According to Markin, a group of 50 experienced investigators and forensic experts has been set up to investigate a heinous attack in the Chechen capital, Grozny, that killed 10 and wounded 28 police officers.
"A thorough search of the site has been carried out to find evidence related to the case," Markin said in a statement.
Russia's National Anti-Terrorism Committee earlier said security forces had engaged in fierce gun battles with militants, who holed up in two buildings, including a school, after an attack on a traffic police checkpoint in Grozny.
All ten militants involved in the attack were killed, the NAK said.
In the early hours of Thursday, three cars full of armed Islamist militants attacked a traffic police checkpoint outside Grozny, in Russia's southern Republic of Chechnya. Three police officers died when attempting to stop the cars.

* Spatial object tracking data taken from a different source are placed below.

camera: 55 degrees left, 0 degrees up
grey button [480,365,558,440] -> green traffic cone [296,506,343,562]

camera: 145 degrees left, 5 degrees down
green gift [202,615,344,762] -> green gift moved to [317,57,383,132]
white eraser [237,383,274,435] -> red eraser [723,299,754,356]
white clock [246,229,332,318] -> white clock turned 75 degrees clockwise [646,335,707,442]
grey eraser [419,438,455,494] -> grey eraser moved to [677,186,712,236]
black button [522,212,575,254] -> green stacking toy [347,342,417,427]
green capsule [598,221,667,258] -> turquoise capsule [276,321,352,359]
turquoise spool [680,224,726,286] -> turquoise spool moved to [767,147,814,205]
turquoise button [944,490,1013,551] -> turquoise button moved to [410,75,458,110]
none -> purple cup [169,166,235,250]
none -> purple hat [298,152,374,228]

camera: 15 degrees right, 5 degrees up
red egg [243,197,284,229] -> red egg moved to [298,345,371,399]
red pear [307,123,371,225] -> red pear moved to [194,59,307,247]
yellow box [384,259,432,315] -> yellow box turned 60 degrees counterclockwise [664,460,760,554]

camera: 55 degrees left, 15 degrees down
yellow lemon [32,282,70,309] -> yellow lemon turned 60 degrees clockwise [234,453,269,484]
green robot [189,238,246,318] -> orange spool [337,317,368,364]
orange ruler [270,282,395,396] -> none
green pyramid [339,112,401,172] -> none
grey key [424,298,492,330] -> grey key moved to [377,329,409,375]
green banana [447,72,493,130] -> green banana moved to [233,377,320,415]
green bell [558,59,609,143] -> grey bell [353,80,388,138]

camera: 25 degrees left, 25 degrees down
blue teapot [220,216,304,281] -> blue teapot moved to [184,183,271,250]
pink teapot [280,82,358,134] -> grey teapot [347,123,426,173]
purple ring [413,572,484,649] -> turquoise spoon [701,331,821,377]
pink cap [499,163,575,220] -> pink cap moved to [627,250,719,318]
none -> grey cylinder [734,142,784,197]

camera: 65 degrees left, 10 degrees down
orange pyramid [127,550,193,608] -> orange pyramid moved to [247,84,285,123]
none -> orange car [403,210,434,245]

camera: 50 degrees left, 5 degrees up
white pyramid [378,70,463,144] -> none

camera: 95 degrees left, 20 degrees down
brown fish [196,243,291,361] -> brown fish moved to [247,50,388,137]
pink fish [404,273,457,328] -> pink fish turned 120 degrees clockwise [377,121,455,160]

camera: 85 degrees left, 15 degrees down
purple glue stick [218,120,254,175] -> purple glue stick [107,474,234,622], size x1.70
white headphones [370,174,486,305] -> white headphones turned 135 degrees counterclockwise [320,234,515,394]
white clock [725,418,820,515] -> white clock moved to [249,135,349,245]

The terrorists later found shelter in the city's Press House and at a nearby school, which was empty. Both buildings were charred in the fire that erupted when security forces engaged in a fierce shootout with the terrorists.
Chechen President Ramzan Kadyrov claimed the militants had links to Doku Umarov, a self-styled leader of Islamist secessionists in Russia's Northern Caucasus who was wiped in a special operation last year.
The brutal attack on the Chechen police came just hours before President Vladimir Putin's annual state of the nation address in Moscow, marring years of comparative calm in the region that went through two wars over the past 20 years.
UN Secretary-General Ban Ki-moon has strongly condemned the attack in a statement released late on Thursday, and offered his condolences to the people and government of Russia.